#### WORK INSTRUCTIONS
Return exactly the lines of the records below, starting at the line that contains "left shoulder: (967, 415)" and ending at the line that contains "left knee: (328, 397)", with both of those lines kept.
----------------------------------------
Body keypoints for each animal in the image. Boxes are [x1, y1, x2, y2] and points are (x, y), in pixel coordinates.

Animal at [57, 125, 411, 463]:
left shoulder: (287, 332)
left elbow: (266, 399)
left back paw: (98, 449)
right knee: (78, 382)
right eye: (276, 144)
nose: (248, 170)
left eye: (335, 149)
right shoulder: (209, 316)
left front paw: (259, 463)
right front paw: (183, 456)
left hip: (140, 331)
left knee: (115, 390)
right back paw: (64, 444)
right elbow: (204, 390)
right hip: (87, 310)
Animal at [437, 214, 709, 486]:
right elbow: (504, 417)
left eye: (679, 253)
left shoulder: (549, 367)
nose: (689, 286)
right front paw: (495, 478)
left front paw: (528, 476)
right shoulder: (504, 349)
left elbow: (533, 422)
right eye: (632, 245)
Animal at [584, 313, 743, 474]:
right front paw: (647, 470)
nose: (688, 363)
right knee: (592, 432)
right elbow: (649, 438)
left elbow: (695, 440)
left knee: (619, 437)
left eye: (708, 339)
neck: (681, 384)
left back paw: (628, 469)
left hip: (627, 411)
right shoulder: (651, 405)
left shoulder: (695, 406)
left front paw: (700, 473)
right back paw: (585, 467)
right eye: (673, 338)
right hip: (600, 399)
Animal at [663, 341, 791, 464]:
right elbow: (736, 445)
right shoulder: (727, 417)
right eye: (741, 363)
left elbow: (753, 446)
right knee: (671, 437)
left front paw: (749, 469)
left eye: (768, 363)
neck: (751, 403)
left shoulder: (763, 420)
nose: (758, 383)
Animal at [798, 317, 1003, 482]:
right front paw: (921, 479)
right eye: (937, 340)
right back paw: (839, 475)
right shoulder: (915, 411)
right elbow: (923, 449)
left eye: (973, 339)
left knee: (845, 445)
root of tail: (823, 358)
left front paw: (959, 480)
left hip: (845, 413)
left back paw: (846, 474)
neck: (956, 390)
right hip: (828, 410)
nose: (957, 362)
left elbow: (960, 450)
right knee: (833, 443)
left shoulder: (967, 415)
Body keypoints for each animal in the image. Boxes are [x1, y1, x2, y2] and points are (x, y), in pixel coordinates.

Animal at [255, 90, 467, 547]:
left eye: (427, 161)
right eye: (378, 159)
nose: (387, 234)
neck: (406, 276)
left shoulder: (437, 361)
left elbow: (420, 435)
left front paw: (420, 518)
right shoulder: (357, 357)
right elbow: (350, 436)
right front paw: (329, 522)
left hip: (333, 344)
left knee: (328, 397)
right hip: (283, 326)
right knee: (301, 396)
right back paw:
----------------------------------------
#### COMPLETED EXERCISE
left shoulder: (967, 415)
Body keypoints for each animal in the image. Boxes are [x1, y1, x2, y2] and points are (x, y), in pixel coordinates.

Animal at [255, 90, 467, 547]:
left eye: (427, 161)
right eye: (378, 159)
nose: (387, 234)
neck: (406, 276)
left shoulder: (437, 361)
left elbow: (420, 435)
left front paw: (420, 518)
right shoulder: (357, 357)
right elbow: (350, 436)
right front paw: (329, 522)
left hip: (333, 344)
left knee: (328, 397)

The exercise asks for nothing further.